ANSI, =, hash, Integer, Float
Richard A. O'Keefe
ok at cs.otago.ac.nz
Wed Dec 18 00:19:37 UTC 2002
Stephan Rudlof <sr at evolgo.de> asked:
What about
- defining #= true and #hash equal
applied to numerical equal rational numbers
(SmallInteger, LargePositiveInteger, LargeNegativeInteger, Fraction)
and
- defining #= as undefined (raising an Exception)
for comparisons of all these rationals with Floats
(also if numerical equal)?
If I understand this proposal, it is
- = should do what it does now when the receiver and argument are
both rational numbers or are both floating point numbers;
- hash should do what it does now for rational numbers and floating point
numbers;
- <rational> = <float> and <float> = <rational>
should both raise an exception whether the receiver and argument
are numerically eaual or not.
That is certainly a self-consistent proposal.
Never mind the details of ANSI, it clearly violates the INTENT of
ANSI Smalltalk.
*BUT* it creates a library that is significantly harder to understand.
In general,
if x < y is defined,
then x <= y, x > y, x >= y, x = y, and x ~= y are also defined
and their values are mutually consistent.
In particular, we expect
x < y iff y > x
x <= y iff y >= x
x = y iff (x = y) not
x <= y iff x < y or: [x = y]
x = y iff (x < y or: [y < x]) not {provided RHS is defined}
(Hope I got those right.)
Any definition of comparison operations which violates these laws is
a definition which will seduce programmers into making mistakes, because
the symbols won't _really_ mean what they _look_ as though they mean.
Ada consistently forbids _all_ mixed mode comparisons and no confusion
arises.

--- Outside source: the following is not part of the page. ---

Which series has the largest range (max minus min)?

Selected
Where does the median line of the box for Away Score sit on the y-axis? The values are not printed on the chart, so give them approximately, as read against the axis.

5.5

Pascal consistently allows all mixed mode comparisons and no
confusion arises. Allowing _some_ mixed mode comparisons while
forbidding others (which could clearly be derived from the allowed ones)
does not provide a design that is to grasp or use correctly.

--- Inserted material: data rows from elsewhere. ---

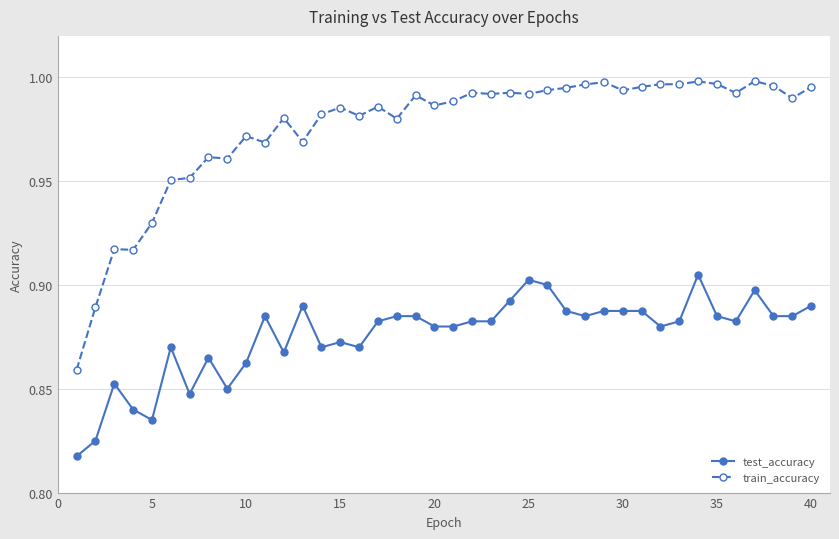

True or false: test_accuracy and train_accuracy intersect in this chart.

False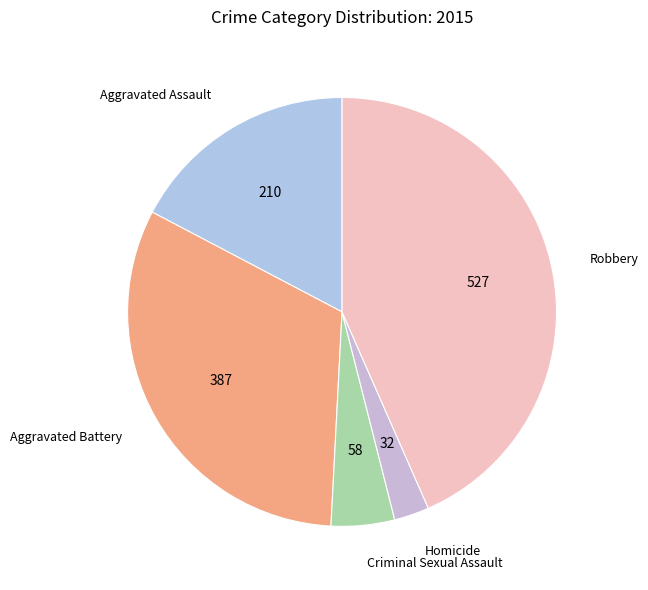

The Aggravated Assault slice represents 4% of the pie. True or false?

False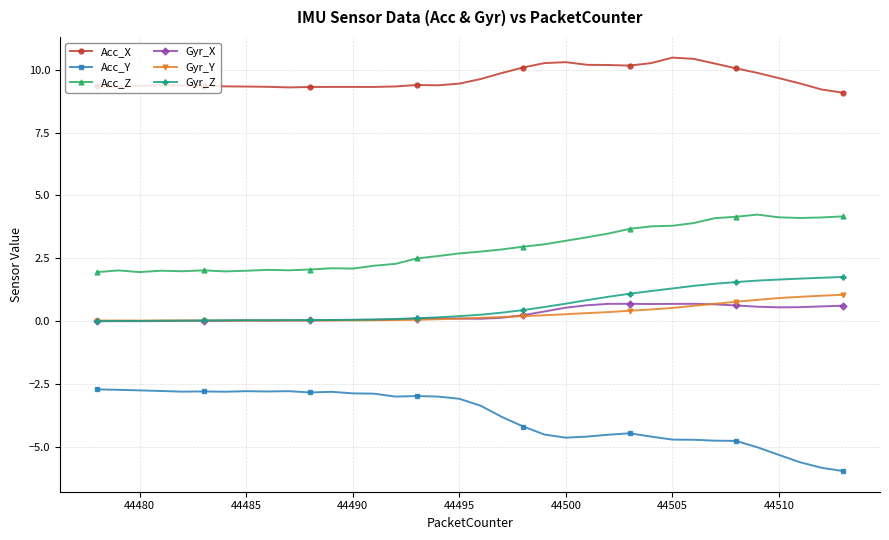

True or false: Acc_X has more than 2 points higher than both neighbors.

True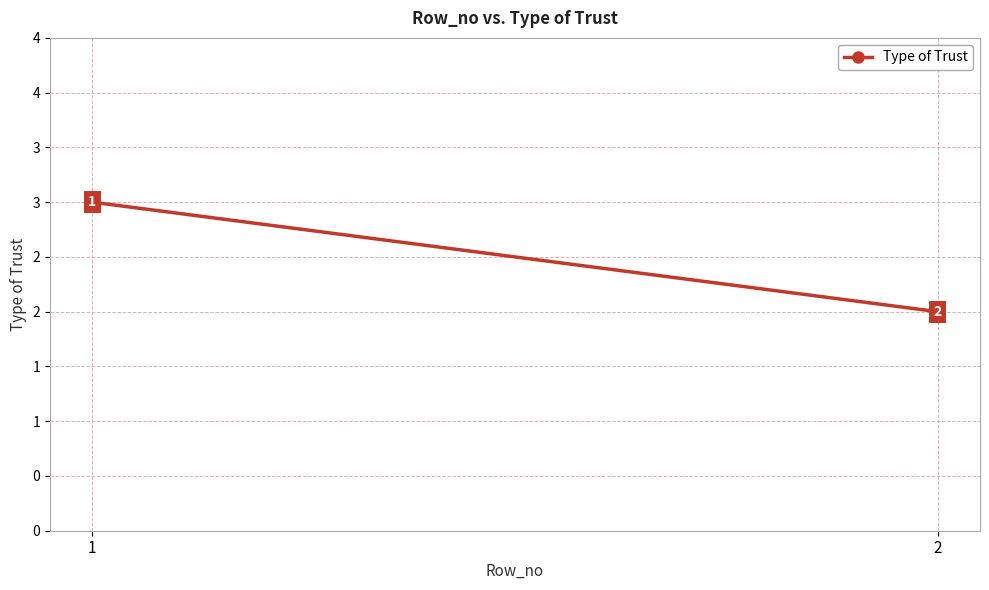

Rank the categories by value from lowest to highest.

2, 1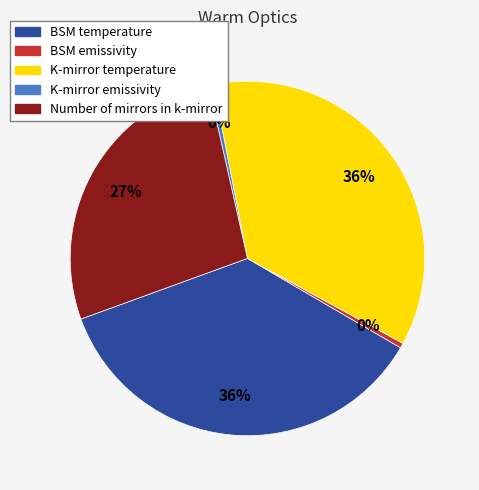

What percentage is the BSM temperature slice, to the nearest percent?

36%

In short, I suggest that 1.0 = 1 should be forbidden ONLY if
1.0 <= 1 (and all the others) are _also_ forbidden.
This would avoid the trap of making loops with bad end
conditions like e.g.
| anInteger |
anInteger := 0.
[self doSomething. anInteger := anInteger + 0.1]
whileTrue: [anInteger <= 1.0]
I don't understand what this example is supposed to demonstrate.
Calling something anInteger when its value is almost always a Float
is certainly a bad idea.
Writing a block whose value is always a Float in a context
where a block that always returns a Boolean is required
is also a bad idea.
I fail to see how an example that uses <= tells us anything about
what we should do to ensure that #hash and #= are mutually consistent.
I especially fail to see how an example which always compares a
Float with another Float tells us anything about mixed mode comparison.
What's more, undefine <= and people will still be able to write
0 to: 1.0 by: 0.1 do: [:anInteger | self doSomething]
Would such a change break something?
Yes.
I am extremely puzzled here.
I pointed out a problem in Squeak's #hash implementations,
and people suddenly pounce like starving wolves on a lamb
on #= as if there was a problem with #=.
>From a _user's_ perspective, The Simplest Thing That Could Possibly Work
is simply to fix #hash. I not only know that it can be done, I know how
to do it. With the proviso that the code is for specification purposes
only (I do NOT propose actually allocating a fresh Float each time):
LargePositiveInteger>>hash ^self asFloat hash
LargeNegativeInteger>>hash ^self asFloat hash
Fraction>>hash ^self asFloat hash
Float hash
^((self between: SmallIntger minVal and: SmallInteger maxval)
and: self fractionPart = 0.0)
ifTrue: [self truncated hash]
ifFalse: ["the current basicAt: bitAnd: ... stuff goes here"]
This ensures consistency by
- forcing Float to use SmallInteger hash whenever the float
could be equal to a SmallInteger
- forcing rationals other than SmallInteger to use Float hash
The change would be hidden entirely inside the Number classes.